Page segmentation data

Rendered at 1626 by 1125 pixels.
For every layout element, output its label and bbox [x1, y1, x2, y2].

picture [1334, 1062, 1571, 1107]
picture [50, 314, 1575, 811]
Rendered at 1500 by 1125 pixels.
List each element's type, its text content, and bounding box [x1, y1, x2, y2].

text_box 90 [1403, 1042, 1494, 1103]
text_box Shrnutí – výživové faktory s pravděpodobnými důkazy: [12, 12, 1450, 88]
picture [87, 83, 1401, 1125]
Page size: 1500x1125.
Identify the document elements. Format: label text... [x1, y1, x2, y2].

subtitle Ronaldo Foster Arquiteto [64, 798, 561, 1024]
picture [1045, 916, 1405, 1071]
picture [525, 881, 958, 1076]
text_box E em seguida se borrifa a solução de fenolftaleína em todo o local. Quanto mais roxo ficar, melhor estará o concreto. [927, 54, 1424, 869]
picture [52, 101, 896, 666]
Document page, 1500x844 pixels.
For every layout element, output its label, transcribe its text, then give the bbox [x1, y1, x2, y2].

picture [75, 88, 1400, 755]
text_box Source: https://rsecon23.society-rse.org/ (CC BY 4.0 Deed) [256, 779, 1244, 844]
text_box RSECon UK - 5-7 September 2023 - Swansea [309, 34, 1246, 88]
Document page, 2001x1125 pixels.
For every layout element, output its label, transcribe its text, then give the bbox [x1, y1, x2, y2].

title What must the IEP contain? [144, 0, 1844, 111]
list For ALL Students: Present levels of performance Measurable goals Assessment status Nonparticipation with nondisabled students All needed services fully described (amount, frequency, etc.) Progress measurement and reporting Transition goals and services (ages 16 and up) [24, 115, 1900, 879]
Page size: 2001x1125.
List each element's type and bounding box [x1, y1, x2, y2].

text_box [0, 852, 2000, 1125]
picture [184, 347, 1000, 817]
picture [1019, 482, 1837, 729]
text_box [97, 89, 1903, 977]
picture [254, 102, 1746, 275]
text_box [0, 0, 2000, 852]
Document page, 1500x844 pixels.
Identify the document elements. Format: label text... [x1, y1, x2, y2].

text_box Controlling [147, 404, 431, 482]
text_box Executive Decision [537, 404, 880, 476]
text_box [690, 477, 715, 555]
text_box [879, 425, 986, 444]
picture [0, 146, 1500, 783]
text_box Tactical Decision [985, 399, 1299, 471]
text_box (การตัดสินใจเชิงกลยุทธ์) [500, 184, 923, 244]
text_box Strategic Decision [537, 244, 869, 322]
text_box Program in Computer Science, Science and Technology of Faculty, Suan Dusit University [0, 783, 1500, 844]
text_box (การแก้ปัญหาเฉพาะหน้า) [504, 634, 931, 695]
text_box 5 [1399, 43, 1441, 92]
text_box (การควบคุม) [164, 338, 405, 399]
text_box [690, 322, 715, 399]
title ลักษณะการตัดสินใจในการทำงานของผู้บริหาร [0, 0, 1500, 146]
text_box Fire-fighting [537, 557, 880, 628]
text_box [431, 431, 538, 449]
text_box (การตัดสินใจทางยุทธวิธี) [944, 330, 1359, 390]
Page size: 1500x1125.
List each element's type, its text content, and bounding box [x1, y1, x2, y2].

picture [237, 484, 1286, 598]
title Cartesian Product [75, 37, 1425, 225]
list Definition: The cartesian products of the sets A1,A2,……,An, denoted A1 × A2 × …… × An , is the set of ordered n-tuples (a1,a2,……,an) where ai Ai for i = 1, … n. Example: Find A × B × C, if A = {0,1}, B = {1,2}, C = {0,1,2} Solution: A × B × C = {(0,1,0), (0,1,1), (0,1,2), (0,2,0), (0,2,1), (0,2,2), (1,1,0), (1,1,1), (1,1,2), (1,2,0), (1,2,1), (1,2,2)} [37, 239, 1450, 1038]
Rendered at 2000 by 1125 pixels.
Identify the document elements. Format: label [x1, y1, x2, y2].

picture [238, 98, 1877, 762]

* AIM OF THE EXERCISE *
Every entry needs to be copied again exactly.

* RESULT OF THIS TASK *
Rendered at 1626 by 1125 pixels.
For every layout element, output its label and bbox [x1, y1, x2, y2].

picture [1334, 1062, 1571, 1107]
picture [50, 314, 1575, 811]
Rendered at 1500 by 1125 pixels.
List each element's type, its text content, and bounding box [x1, y1, x2, y2].

text_box 90 [1403, 1042, 1494, 1103]
text_box Shrnutí – výživové faktory s pravděpodobnými důkazy: [12, 12, 1450, 88]
picture [87, 83, 1401, 1125]
Page size: 1500x1125.
Identify the document elements. Format: label text... [x1, y1, x2, y2].

subtitle Ronaldo Foster Arquiteto [64, 798, 561, 1024]
picture [1045, 916, 1405, 1071]
picture [525, 881, 958, 1076]
text_box E em seguida se borrifa a solução de fenolftaleína em todo o local. Quanto mais roxo ficar, melhor estará o concreto. [927, 54, 1424, 869]
picture [52, 101, 896, 666]
Document page, 1500x844 pixels.
For every layout element, output its label, transcribe its text, then give the bbox [x1, y1, x2, y2].

picture [75, 88, 1400, 755]
text_box Source: https://rsecon23.society-rse.org/ (CC BY 4.0 Deed) [256, 779, 1244, 844]
text_box RSECon UK - 5-7 September 2023 - Swansea [309, 34, 1246, 88]
Document page, 2001x1125 pixels.
For every layout element, output its label, transcribe its text, then give the bbox [x1, y1, x2, y2].

title What must the IEP contain? [144, 0, 1844, 111]
list For ALL Students: Present levels of performance Measurable goals Assessment status Nonparticipation with nondisabled students All needed services fully described (amount, frequency, etc.) Progress measurement and reporting Transition goals and services (ages 16 and up) [24, 115, 1900, 879]
Page size: 2001x1125.
List each element's type and bounding box [x1, y1, x2, y2].

text_box [0, 852, 2000, 1125]
picture [184, 347, 1000, 817]
picture [1019, 482, 1837, 729]
text_box [97, 89, 1903, 977]
picture [254, 102, 1746, 275]
text_box [0, 0, 2000, 852]
Document page, 1500x844 pixels.
Identify the document elements. Format: label text... [x1, y1, x2, y2].

text_box Controlling [147, 404, 431, 482]
text_box Executive Decision [537, 404, 880, 476]
text_box [690, 477, 715, 555]
text_box [879, 425, 986, 444]
picture [0, 146, 1500, 783]
text_box Tactical Decision [985, 399, 1299, 471]
text_box (การตัดสินใจเชิงกลยุทธ์) [500, 184, 923, 244]
text_box Strategic Decision [537, 244, 869, 322]
text_box Program in Computer Science, Science and Technology of Faculty, Suan Dusit University [0, 783, 1500, 844]
text_box (การแก้ปัญหาเฉพาะหน้า) [504, 634, 931, 695]
text_box 5 [1399, 43, 1441, 92]
text_box (การควบคุม) [164, 338, 405, 399]
text_box [690, 322, 715, 399]
title ลักษณะการตัดสินใจในการทำงานของผู้บริหาร [0, 0, 1500, 146]
text_box Fire-fighting [537, 557, 880, 628]
text_box [431, 431, 538, 449]
text_box (การตัดสินใจทางยุทธวิธี) [944, 330, 1359, 390]
Page size: 1500x1125.
List each element's type, its text content, and bounding box [x1, y1, x2, y2].

picture [237, 484, 1286, 598]
title Cartesian Product [75, 37, 1425, 225]
list Definition: The cartesian products of the sets A1,A2,……,An, denoted A1 × A2 × …… × An , is the set of ordered n-tuples (a1,a2,……,an) where ai Ai for i = 1, … n. Example: Find A × B × C, if A = {0,1}, B = {1,2}, C = {0,1,2} Solution: A × B × C = {(0,1,0), (0,1,1), (0,1,2), (0,2,0), (0,2,1), (0,2,2), (1,1,0), (1,1,1), (1,1,2), (1,2,0), (1,2,1), (1,2,2)} [37, 239, 1450, 1038]
Rendered at 2000 by 1125 pixels.
Identify the document elements. Format: label [x1, y1, x2, y2].

picture [238, 98, 1877, 762]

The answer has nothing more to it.